Support `vars` option in get_file/get_dataframe
kuriwaki opened this issue · comments
Shiro Kuriwaki commented
vars
should be an argument that subsets the columns of the dataset to pull. However, it seems to not affect anything and just returns the whole dataset.
library(dataverse)
df_tab_all <-
get_file_by_name(
filename = "roster-bulls-1996.tab",
dataset = "doi:10.70122/FK2/HXJVJU",
server = "demo.dataverse.org"
)
df_tab_vars <-
get_file_by_name(
filename = "roster-bulls-1996.tab",
dataset = "doi:10.70122/FK2/HXJVJU",
server = "demo.dataverse.org",
vars = c("number", "player") # only two columns
)
# first data should be larger (more data)

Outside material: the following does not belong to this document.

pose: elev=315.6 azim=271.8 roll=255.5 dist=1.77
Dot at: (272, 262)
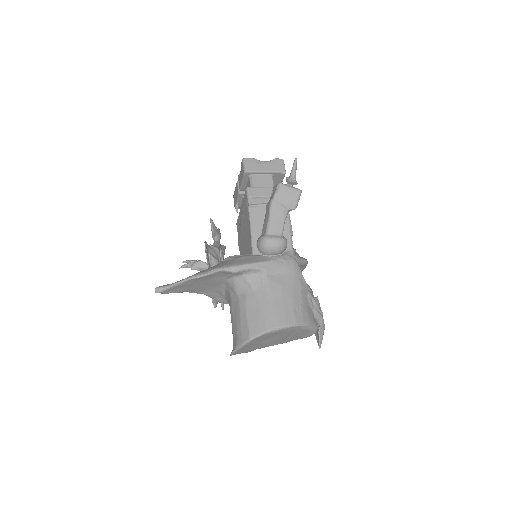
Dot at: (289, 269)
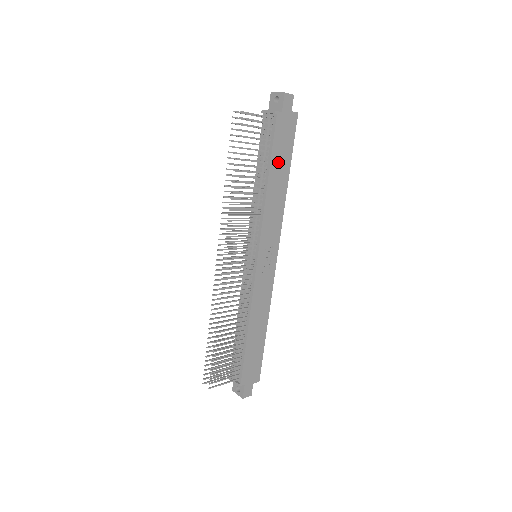
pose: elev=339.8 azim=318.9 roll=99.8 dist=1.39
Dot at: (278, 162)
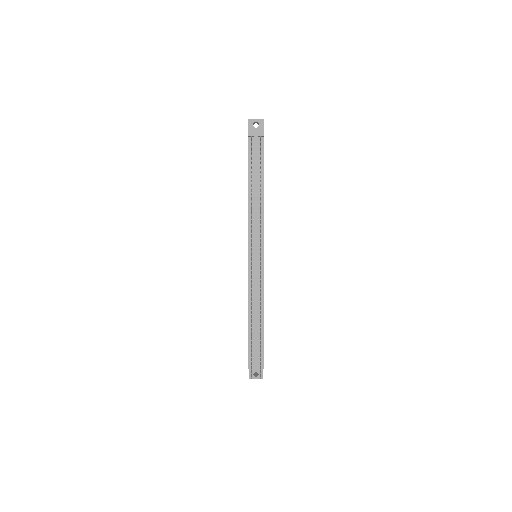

stopifnot(object.size(df_tab_all) > object.size(df_tab_vars))
#> Error: object.size(df_tab_all) > object.size(df_tab_vars) is not TRUE
# does it work on get_dataframe?
df_tab_vars <-
get_dataframe_by_name(
filename = "roster-bulls-1996.tab",
dataset = "doi:10.70122/FK2/HXJVJU",
server = "demo.dataverse.org",
vars = c("number", "player") # only two columns
)
#> Downloading ingested version of data with readr::read_tsv. To download the original version and remove this message, set original = TRUE.
#> Rows: 15 Columns: 9
#> ── Column specification ────────────────────────────────────────────────────────
#> Delimiter: "\t"
#> chr (6): player, position, height, dob, country_birth, college
#> dbl (3): number, weight, experience_years
#>
#> ℹ Use `spec()` to retrieve the full column specification for this data.
#> ℹ Specify the column types or set `show_col_types = FALSE` to quiet this message.
ncol(df_tab_vars)
#> [1] 9
Created on 2022-01-12 by the reprex package (v2.0.1)
EDITED 2021-01-12 with new version of dataverse, which now avoids errors and fixes the reprex.